We define an analyzer called “my_search_time_analyzer”, which also makes use of the standard tokenizer and the lowercase token filter and the stemmer token filter (as above). However, this also includes our custom token filter called “my_graph_synonyms”, which ensures that synonyms will be matched at search-time:

      "my_search_time_analyzer": {
        "tokenizer": "standard",
        "filter": [
          "lowercase",
          "stemmer",
          "my_graph_synonyms"
        ]
      }

Mappings

Mapping is the process of defining how a document, and the fields it contains, are stored and indexed. Each document is a collection of fields, which each have their own data type. In this example we define the mapping for a document with a single field called “my_new_text_field”, which we define as “text”. This field will make use of “my_index_time_analyzer” when documents are indexed, and will make use of “my_search_time_analyzer” when documents are searched.
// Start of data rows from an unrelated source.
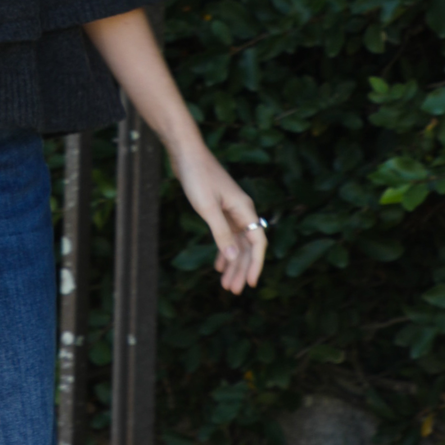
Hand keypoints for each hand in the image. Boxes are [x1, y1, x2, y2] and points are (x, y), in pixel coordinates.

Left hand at [169, 138, 266, 294]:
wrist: (186, 154)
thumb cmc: (197, 176)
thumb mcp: (207, 207)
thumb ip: (221, 233)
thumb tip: (234, 257)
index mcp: (244, 209)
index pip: (258, 243)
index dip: (256, 264)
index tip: (251, 283)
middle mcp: (241, 211)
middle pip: (247, 246)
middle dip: (241, 269)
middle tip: (233, 291)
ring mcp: (231, 211)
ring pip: (237, 243)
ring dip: (232, 263)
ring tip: (225, 284)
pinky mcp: (219, 209)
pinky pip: (226, 236)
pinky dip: (223, 251)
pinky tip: (218, 265)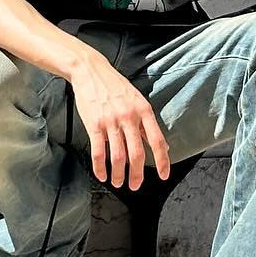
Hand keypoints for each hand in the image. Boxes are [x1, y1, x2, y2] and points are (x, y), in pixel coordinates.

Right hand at [69, 51, 170, 190]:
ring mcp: (111, 122)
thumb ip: (147, 123)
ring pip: (117, 157)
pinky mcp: (94, 125)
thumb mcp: (137, 100)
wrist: (91, 71)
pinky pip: (98, 152)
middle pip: (136, 154)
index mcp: (144, 111)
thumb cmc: (115, 86)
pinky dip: (100, 168)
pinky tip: (102, 174)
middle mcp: (129, 117)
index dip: (162, 161)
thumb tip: (162, 144)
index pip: (157, 140)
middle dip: (137, 174)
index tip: (164, 175)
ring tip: (118, 182)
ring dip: (118, 174)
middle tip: (135, 185)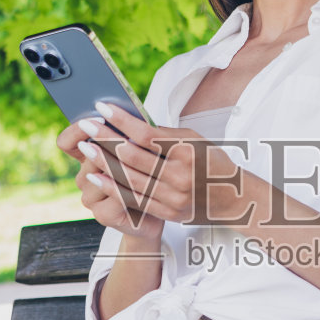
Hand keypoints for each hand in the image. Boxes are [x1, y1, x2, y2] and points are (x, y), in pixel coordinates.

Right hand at [59, 116, 162, 238]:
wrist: (156, 214)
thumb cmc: (149, 178)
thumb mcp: (138, 151)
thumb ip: (127, 137)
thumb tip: (126, 117)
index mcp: (86, 159)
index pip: (67, 142)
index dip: (77, 131)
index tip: (99, 119)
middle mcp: (84, 178)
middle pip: (89, 156)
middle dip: (112, 146)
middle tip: (135, 138)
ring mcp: (90, 198)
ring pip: (103, 175)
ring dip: (125, 166)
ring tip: (146, 160)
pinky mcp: (102, 215)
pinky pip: (115, 196)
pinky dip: (131, 187)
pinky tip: (145, 182)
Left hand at [66, 103, 248, 228]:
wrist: (234, 199)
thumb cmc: (211, 162)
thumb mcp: (195, 140)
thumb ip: (164, 134)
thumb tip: (131, 124)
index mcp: (187, 151)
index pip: (147, 134)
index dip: (122, 121)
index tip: (102, 108)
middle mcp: (180, 175)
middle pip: (134, 156)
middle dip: (105, 139)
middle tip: (85, 125)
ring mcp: (173, 196)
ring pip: (130, 178)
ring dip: (103, 162)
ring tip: (85, 148)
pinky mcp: (167, 212)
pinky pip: (134, 199)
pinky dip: (112, 186)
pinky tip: (96, 175)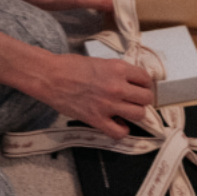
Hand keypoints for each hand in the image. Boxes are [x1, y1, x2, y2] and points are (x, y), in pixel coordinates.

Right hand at [35, 52, 153, 138]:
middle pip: (146, 99)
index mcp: (118, 69)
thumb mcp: (100, 62)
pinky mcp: (96, 119)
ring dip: (134, 114)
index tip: (139, 87)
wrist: (50, 76)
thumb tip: (129, 81)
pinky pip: (119, 132)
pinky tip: (117, 124)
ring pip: (138, 115)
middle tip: (133, 99)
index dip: (144, 84)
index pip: (146, 79)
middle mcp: (117, 87)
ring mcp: (108, 105)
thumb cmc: (70, 66)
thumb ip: (116, 72)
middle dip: (142, 99)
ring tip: (126, 111)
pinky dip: (121, 130)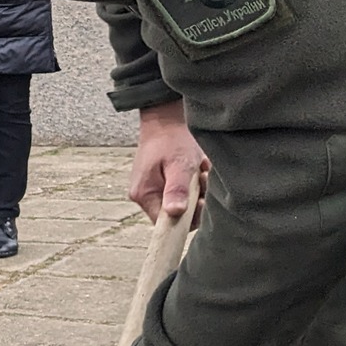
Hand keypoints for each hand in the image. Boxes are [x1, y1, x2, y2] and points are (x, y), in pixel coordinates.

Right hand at [128, 99, 208, 221]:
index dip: (186, 219)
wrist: (166, 120)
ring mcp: (152, 190)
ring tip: (200, 172)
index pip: (165, 225)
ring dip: (197, 192)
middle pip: (175, 216)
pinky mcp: (161, 184)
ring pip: (181, 205)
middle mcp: (144, 196)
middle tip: (202, 179)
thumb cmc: (171, 140)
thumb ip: (176, 189)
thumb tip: (175, 213)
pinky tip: (197, 171)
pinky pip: (181, 195)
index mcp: (144, 194)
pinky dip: (193, 186)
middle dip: (195, 202)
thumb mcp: (179, 164)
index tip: (199, 202)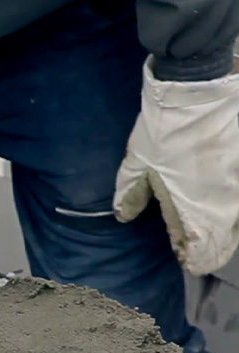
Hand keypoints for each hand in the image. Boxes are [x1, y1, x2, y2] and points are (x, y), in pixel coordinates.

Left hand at [114, 57, 238, 274]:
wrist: (199, 91)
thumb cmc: (163, 128)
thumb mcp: (137, 162)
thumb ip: (131, 193)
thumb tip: (124, 217)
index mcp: (188, 206)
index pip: (193, 245)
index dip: (190, 257)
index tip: (186, 261)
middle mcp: (219, 203)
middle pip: (222, 241)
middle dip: (212, 253)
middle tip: (204, 260)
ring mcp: (237, 187)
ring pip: (238, 225)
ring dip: (228, 236)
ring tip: (218, 243)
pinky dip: (236, 215)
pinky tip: (231, 217)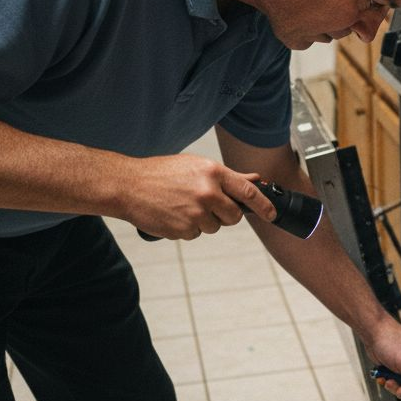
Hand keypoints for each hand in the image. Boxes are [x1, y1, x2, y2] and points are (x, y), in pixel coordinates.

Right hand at [124, 154, 276, 239]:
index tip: (272, 214)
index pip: (249, 192)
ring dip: (204, 221)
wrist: (128, 185)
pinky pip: (196, 235)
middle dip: (226, 215)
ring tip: (183, 206)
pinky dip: (187, 228)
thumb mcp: (196, 165)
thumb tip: (256, 179)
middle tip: (208, 206)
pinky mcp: (183, 229)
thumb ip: (228, 176)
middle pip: (234, 216)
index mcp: (213, 173)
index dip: (264, 206)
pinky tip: (173, 214)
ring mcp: (196, 213)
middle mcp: (207, 193)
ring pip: (215, 227)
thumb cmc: (161, 173)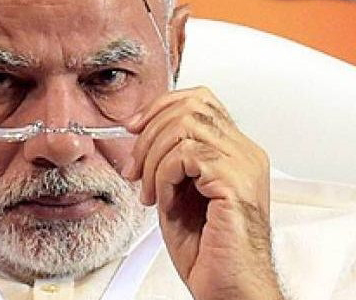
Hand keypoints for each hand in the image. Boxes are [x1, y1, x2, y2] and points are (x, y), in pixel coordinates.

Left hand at [124, 86, 283, 299]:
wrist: (229, 288)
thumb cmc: (208, 249)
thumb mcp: (179, 192)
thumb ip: (169, 159)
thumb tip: (141, 132)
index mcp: (235, 151)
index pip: (201, 99)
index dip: (161, 106)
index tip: (134, 127)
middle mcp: (245, 153)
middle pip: (190, 106)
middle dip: (149, 134)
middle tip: (135, 169)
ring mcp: (244, 165)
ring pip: (184, 126)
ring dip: (153, 158)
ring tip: (149, 191)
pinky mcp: (235, 183)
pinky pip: (185, 155)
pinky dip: (162, 175)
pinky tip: (163, 200)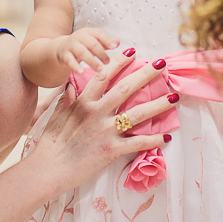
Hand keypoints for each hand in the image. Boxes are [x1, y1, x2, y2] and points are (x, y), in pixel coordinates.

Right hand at [29, 53, 175, 192]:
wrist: (48, 170)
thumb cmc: (50, 145)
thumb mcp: (55, 116)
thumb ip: (67, 100)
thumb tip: (71, 85)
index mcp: (83, 103)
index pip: (104, 76)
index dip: (118, 62)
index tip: (132, 51)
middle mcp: (97, 113)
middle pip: (126, 89)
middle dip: (146, 75)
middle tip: (162, 64)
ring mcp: (105, 132)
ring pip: (137, 114)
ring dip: (158, 105)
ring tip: (174, 97)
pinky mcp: (111, 150)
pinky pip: (137, 143)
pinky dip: (153, 140)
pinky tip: (167, 136)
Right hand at [55, 28, 118, 73]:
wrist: (62, 48)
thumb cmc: (82, 45)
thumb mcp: (94, 42)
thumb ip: (106, 42)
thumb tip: (117, 42)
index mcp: (88, 32)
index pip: (98, 33)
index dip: (106, 40)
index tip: (114, 47)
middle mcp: (79, 37)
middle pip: (92, 43)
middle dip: (101, 53)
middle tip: (107, 62)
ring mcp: (71, 46)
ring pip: (82, 52)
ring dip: (92, 61)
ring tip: (100, 69)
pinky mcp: (64, 55)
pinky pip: (70, 61)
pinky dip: (76, 67)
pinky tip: (82, 73)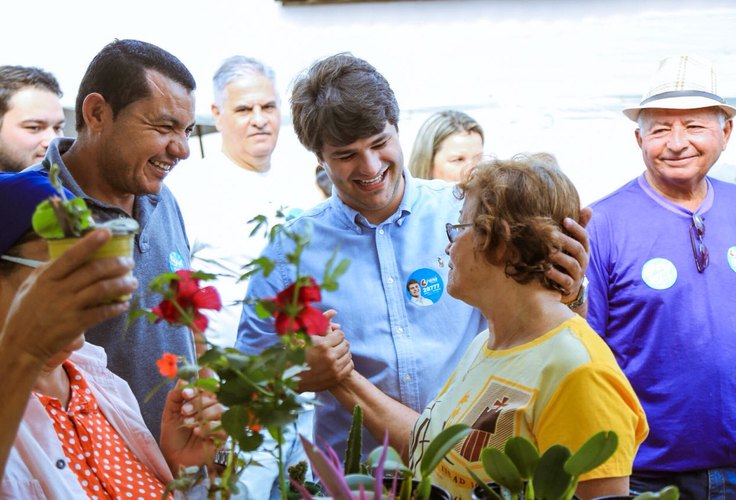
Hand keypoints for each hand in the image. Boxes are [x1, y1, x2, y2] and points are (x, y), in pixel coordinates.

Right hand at [1, 229, 136, 365]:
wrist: (21, 345)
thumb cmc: (25, 313)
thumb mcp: (30, 287)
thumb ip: (48, 270)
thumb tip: (69, 255)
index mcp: (46, 278)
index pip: (71, 256)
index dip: (90, 243)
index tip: (106, 232)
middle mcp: (58, 290)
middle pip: (93, 271)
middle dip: (116, 264)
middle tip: (130, 262)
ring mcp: (68, 307)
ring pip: (102, 290)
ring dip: (121, 284)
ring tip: (133, 282)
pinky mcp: (76, 324)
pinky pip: (102, 312)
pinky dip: (116, 307)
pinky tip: (124, 304)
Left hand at [160, 382, 225, 471]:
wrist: (174, 458)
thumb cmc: (173, 435)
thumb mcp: (170, 413)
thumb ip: (175, 396)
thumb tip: (183, 379)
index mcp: (202, 400)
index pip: (208, 385)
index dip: (199, 387)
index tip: (186, 394)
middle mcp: (213, 408)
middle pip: (215, 396)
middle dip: (198, 402)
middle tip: (184, 412)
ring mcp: (220, 421)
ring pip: (220, 409)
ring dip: (203, 415)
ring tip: (188, 423)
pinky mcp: (224, 436)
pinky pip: (223, 426)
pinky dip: (209, 427)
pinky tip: (197, 432)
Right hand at [298, 310, 353, 391]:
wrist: (290, 377)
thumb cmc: (295, 352)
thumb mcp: (304, 335)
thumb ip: (320, 322)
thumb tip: (335, 311)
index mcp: (322, 345)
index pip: (341, 335)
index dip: (336, 335)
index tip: (330, 337)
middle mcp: (330, 357)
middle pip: (346, 345)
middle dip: (340, 343)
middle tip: (333, 345)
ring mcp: (334, 370)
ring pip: (348, 356)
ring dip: (342, 353)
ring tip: (334, 353)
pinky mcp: (336, 378)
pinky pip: (349, 366)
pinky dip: (345, 363)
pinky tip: (337, 362)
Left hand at [546, 207, 591, 302]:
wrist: (570, 286)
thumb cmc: (570, 258)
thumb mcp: (575, 243)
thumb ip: (579, 227)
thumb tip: (589, 208)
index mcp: (584, 249)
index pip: (584, 236)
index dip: (576, 228)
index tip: (565, 219)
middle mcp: (583, 260)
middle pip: (577, 249)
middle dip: (565, 241)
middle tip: (551, 234)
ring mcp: (577, 274)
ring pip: (572, 265)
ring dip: (560, 258)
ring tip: (549, 252)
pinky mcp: (570, 285)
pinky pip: (565, 281)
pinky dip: (556, 275)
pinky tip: (547, 270)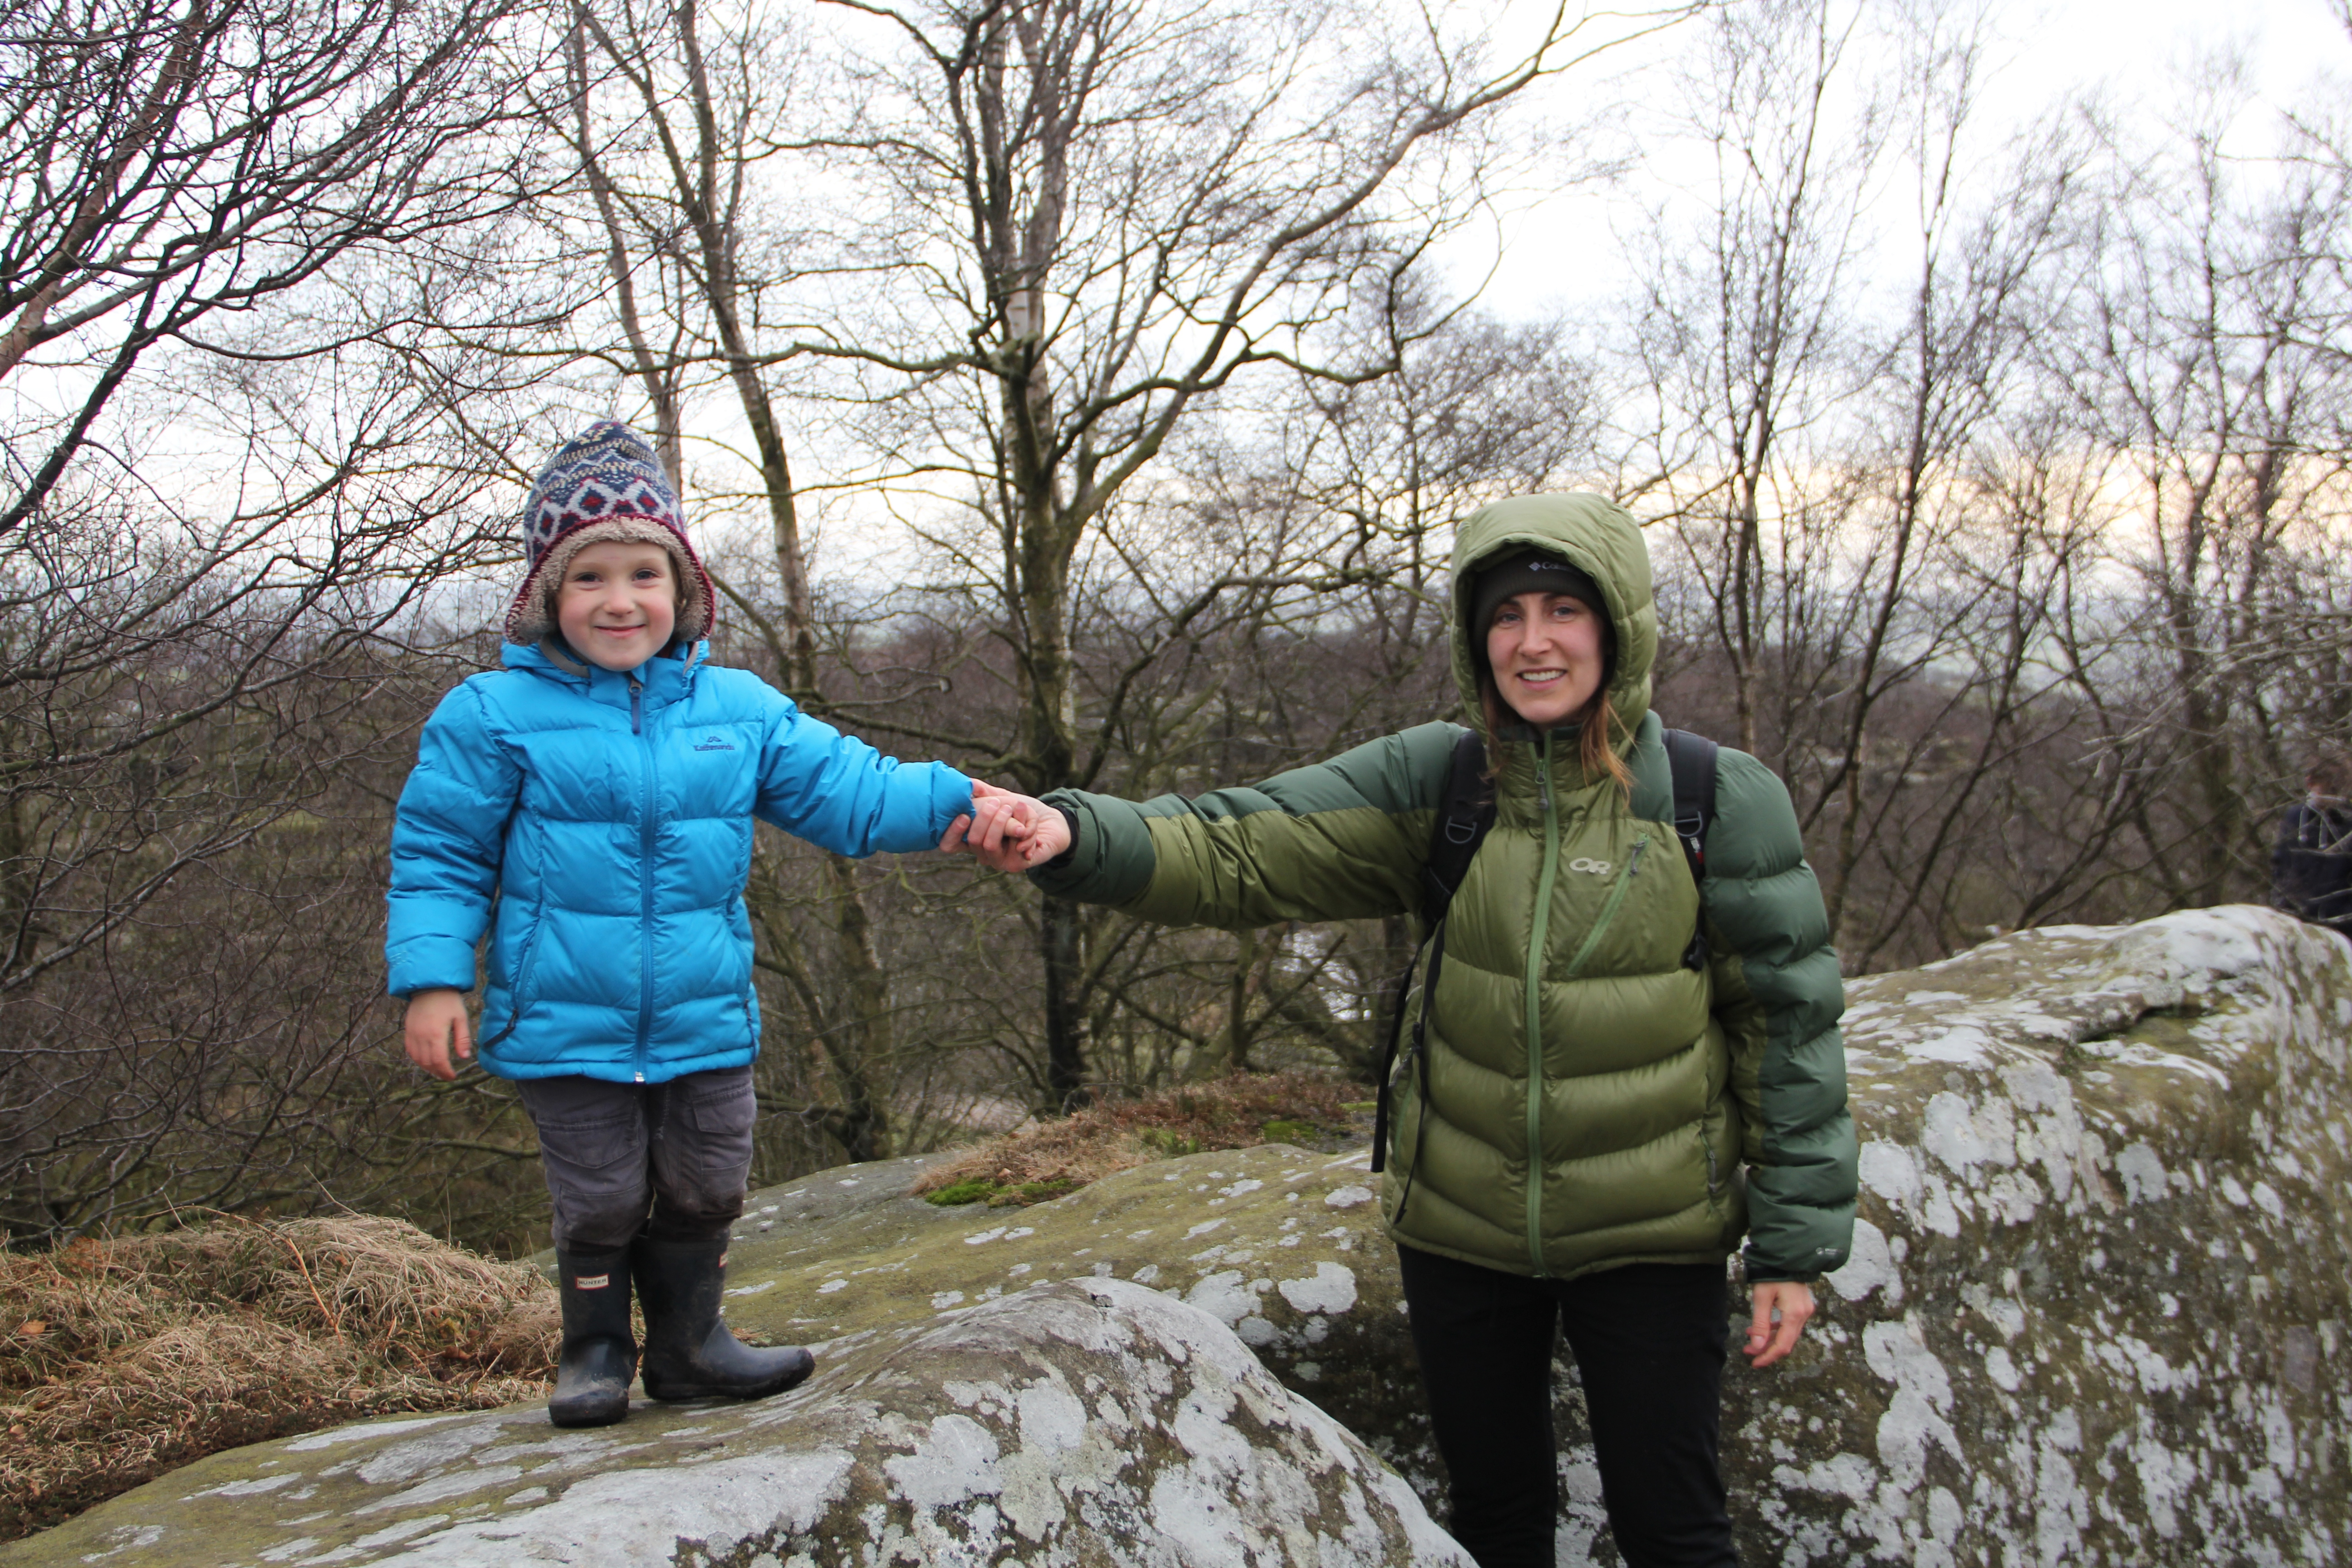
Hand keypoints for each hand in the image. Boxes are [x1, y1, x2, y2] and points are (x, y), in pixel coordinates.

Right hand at [403, 988, 472, 1079]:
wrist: (430, 986)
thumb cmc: (448, 1001)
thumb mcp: (460, 1018)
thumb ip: (462, 1039)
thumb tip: (465, 1057)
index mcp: (436, 1034)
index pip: (439, 1061)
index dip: (446, 1072)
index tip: (453, 1076)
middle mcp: (421, 1036)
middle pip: (427, 1063)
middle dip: (438, 1072)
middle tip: (447, 1075)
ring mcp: (412, 1034)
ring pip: (417, 1059)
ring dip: (427, 1068)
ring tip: (438, 1070)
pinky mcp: (408, 1030)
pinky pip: (409, 1050)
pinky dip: (417, 1059)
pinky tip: (426, 1060)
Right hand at [939, 779, 1071, 871]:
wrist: (1051, 822)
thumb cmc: (1023, 811)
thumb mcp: (1004, 797)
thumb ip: (985, 792)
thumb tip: (968, 783)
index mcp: (973, 837)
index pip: (950, 844)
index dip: (952, 832)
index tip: (964, 815)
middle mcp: (982, 853)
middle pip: (973, 840)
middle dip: (985, 817)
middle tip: (999, 803)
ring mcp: (997, 861)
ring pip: (989, 844)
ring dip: (1003, 822)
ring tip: (1015, 807)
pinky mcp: (1015, 865)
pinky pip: (1014, 846)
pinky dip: (1025, 828)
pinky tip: (1031, 824)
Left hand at [1744, 1280, 1813, 1366]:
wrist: (1784, 1254)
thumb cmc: (1771, 1273)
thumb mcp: (1761, 1297)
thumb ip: (1760, 1323)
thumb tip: (1757, 1347)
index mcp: (1795, 1314)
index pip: (1783, 1345)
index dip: (1768, 1357)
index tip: (1754, 1363)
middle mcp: (1804, 1315)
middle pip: (1786, 1342)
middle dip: (1766, 1349)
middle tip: (1748, 1351)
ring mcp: (1805, 1310)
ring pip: (1787, 1334)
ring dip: (1769, 1338)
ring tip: (1749, 1339)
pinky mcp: (1802, 1305)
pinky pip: (1789, 1324)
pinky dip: (1775, 1328)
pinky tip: (1760, 1327)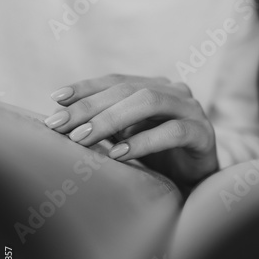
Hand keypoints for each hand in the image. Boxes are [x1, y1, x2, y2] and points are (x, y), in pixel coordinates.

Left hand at [45, 75, 218, 192]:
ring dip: (110, 120)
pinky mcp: (203, 132)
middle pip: (127, 91)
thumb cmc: (160, 154)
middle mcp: (174, 91)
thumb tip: (63, 118)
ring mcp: (191, 109)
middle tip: (60, 124)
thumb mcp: (129, 135)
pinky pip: (172, 132)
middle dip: (90, 107)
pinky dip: (143, 141)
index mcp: (155, 87)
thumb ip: (107, 122)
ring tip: (81, 138)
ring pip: (148, 103)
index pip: (116, 81)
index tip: (56, 99)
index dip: (86, 88)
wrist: (198, 177)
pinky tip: (118, 153)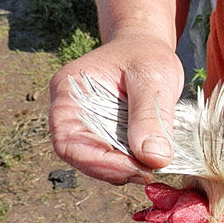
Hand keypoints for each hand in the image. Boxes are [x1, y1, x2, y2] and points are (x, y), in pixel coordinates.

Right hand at [49, 34, 183, 184]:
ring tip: (154, 166)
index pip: (69, 140)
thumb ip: (151, 116)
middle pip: (81, 156)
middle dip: (114, 170)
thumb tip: (154, 159)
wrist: (149, 49)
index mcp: (70, 92)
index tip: (136, 169)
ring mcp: (89, 126)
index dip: (99, 162)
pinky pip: (115, 157)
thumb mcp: (154, 77)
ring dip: (125, 170)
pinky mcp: (108, 135)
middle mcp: (72, 113)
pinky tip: (152, 160)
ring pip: (98, 161)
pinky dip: (132, 163)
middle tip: (148, 173)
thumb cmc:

The mapping looks as follows:

  "mappings": {
    "properties": {
      "my_new_text_field": {
        "type": "text",
        "analyzer": "my_index_time_analyzer",
        "search_analyzer": "my_search_time_analyzer"
      }
    }
  }

Bringing it together

Below we bring together our custom analyzers and mappings and apply it to an index called “test_index” as follows:

PUT /test_index
{
  "settings": {
    "index": {
      "analysis": {
        "filter": {
          "my_graph_synonyms": {
            "type": "synonym_graph",
            "synonyms": [
              "mind, brain",
              "brain storm, brainstorm, envisage"
            ]
          }
        },
        "analyzer": {
          "my_index_time_analyzer": {
            "tokenizer": "standard",
            "filter": [
              "lowercase",
              "stemmer"
            ]
          },
          "my_search_time_analyzer": {
            "tokenizer": "standard",
            "filter": [
              "lowercase",
              "stemmer",
              "my_graph_synonyms"
            ]
          }
        }
      }
    }
  },
  "mappings": {
    "properties": {
      "my_new_text_field": {
        "type": "text",
        "analyzer": "my_index_time_analyzer",
        "search_analyzer": "my_search_time_analyzer"
      }
    }
  }
}

Testing our custom search-time analyzer

If we wish to see how an analyzer is tokenizing and normalizing a given string, we can directly call the _analyze api as follows:

POST test_index/_analyze
{
  "text" : "Brainstorm",
  "analyzer": "my_search_time_analyzer"
}

Testing on real documents

We can use the _bulk API to drive several documents into Elasticsearch as follows:

POST test_index/_bulk
{ "index" : { "_id" : "1" } }
{"my_new_text_field": "This is a brainstorm" }
{ "index" : { "_id" : "2" } }
{"my_new_text_field": "A different brain storm" }
{ "index" : { "_id" : "3" } }
{"my_new_text_field": "About brainstorming" }
{ "index" : { "_id" : "4" } }
{"my_new_text_field": "I had a storm in my brain" }
{ "index" : { "_id" : "5" } }
{"my_new_text_field": "I envisaged something like that" }

After driving the sample documents into “test_index”, we can execute a search that will correctly respond with document #1, #2, #3 and #5, as follows:

GET test_index/_search
{
  "query": {
    "match": {
      "my_new_text_field": "brain storm"
    }
  }
}

We can execute the following search which correctly returns only documents #2 and #4, as follows:

GET test_index/_search
{
  "query": {
    "match": {
      "my_new_text_field": "brain"
    }
  }
}

We can execute the following search which will correctly respond with document #1, #2, #3 and #5, as follows:

GET test_index/_search
{
  "query": {
    "match": {
      "my_new_text_field": "brainstorming"
    }
  }
}

We can execute the following search which correctly returns documents #2 and #4, as follows:

GET test_index/_search
{
  "query": {
    "match": {
      "my_new_text_field": "mind storm"
    }
  }
}

And finally, we can execute the following search which correctly returns only documents #2 and #4 as follows:

GET test_index/_search
{
  "query": {
    "match": {
      "my_new_text_field": {
        "query": "storm brain"
      }
    }
  }
}

Conclusion

In this blog I demonstrated how you can combine stemmers and multi-word synonyms in Elasticsearch to improve the quality of your search results.